* _Task to complete_
The word to find is "action". Copy each line of the material that contains it.

* _Information shown_
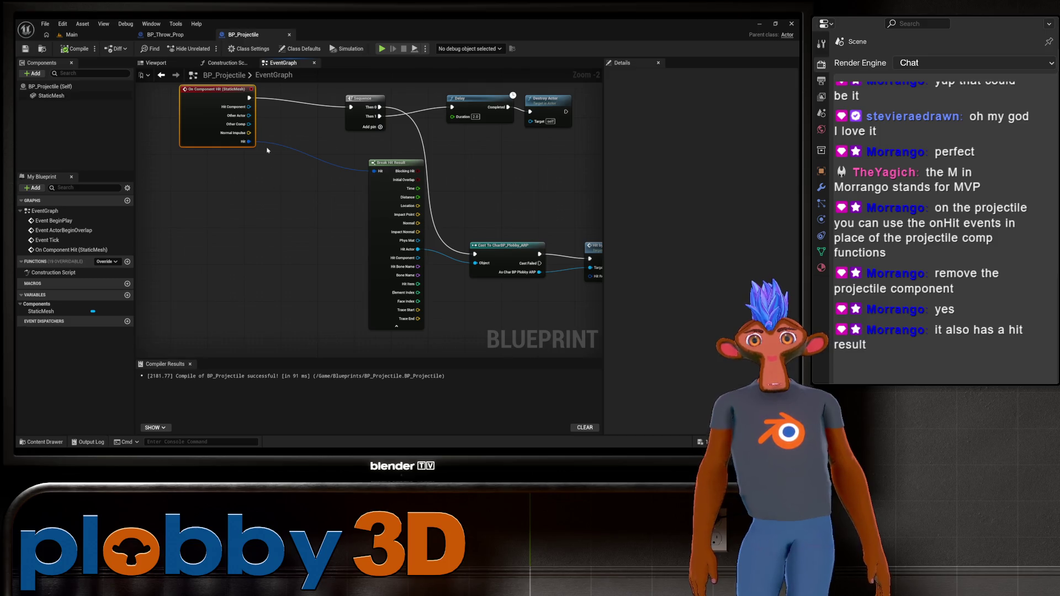
Check BP_Projectile's wiring from On Component Hit through Cast, Delay and Destroy Actor
{"action": "mouse_move", "coordinate": [298, 146]}
{"action": "left_mouse_down"}
{"action": "mouse_move", "coordinate": [220, 160]}
{"action": "mouse_move", "coordinate": [201, 152]}
{"action": "mouse_move", "coordinate": [231, 149]}
{"action": "left_mouse_up"}
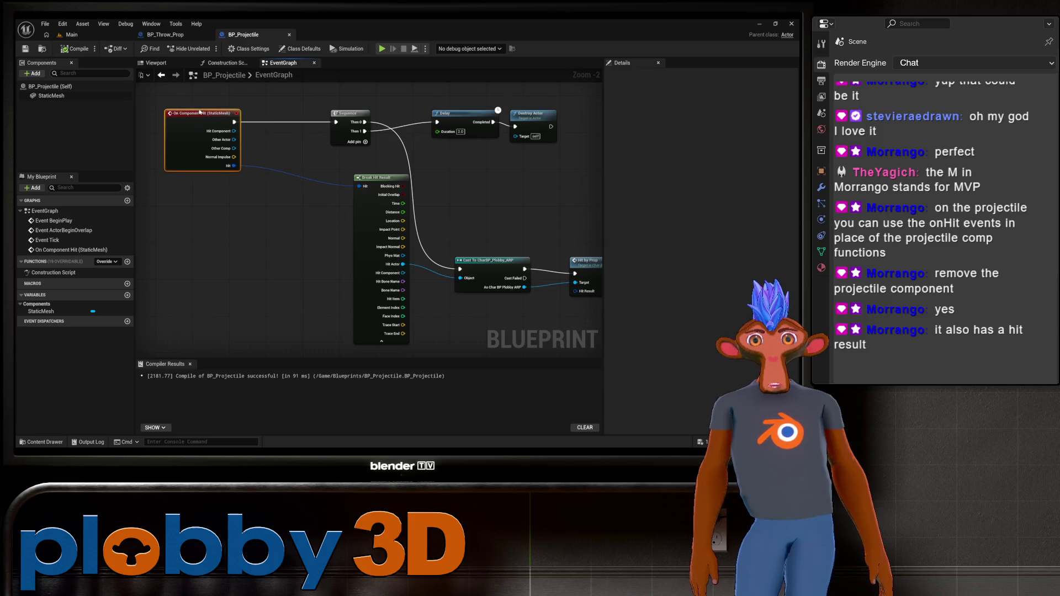
{"action": "left_click_drag", "start_coordinate": [199, 112], "coordinate": [200, 109]}
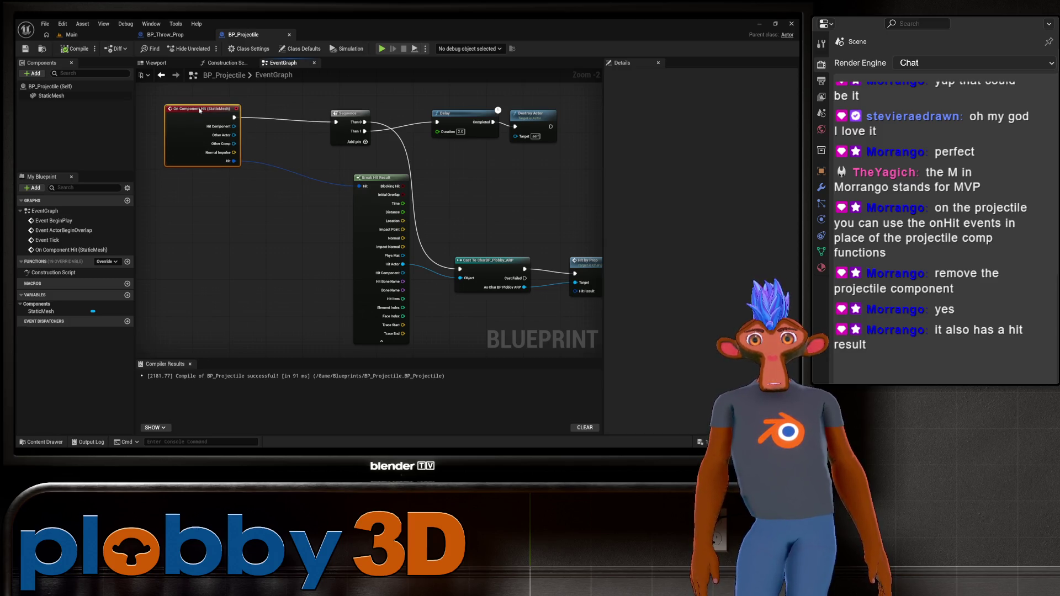
{"action": "left_click_drag", "start_coordinate": [219, 189], "coordinate": [235, 180]}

* _Output for this exercise_
{"action": "mouse_move", "coordinate": [298, 146]}
{"action": "left_mouse_down"}
{"action": "mouse_move", "coordinate": [220, 160]}
{"action": "mouse_move", "coordinate": [201, 152]}
{"action": "mouse_move", "coordinate": [231, 149]}
{"action": "left_mouse_up"}
{"action": "left_click_drag", "start_coordinate": [199, 112], "coordinate": [200, 109]}
{"action": "left_click_drag", "start_coordinate": [219, 189], "coordinate": [235, 180]}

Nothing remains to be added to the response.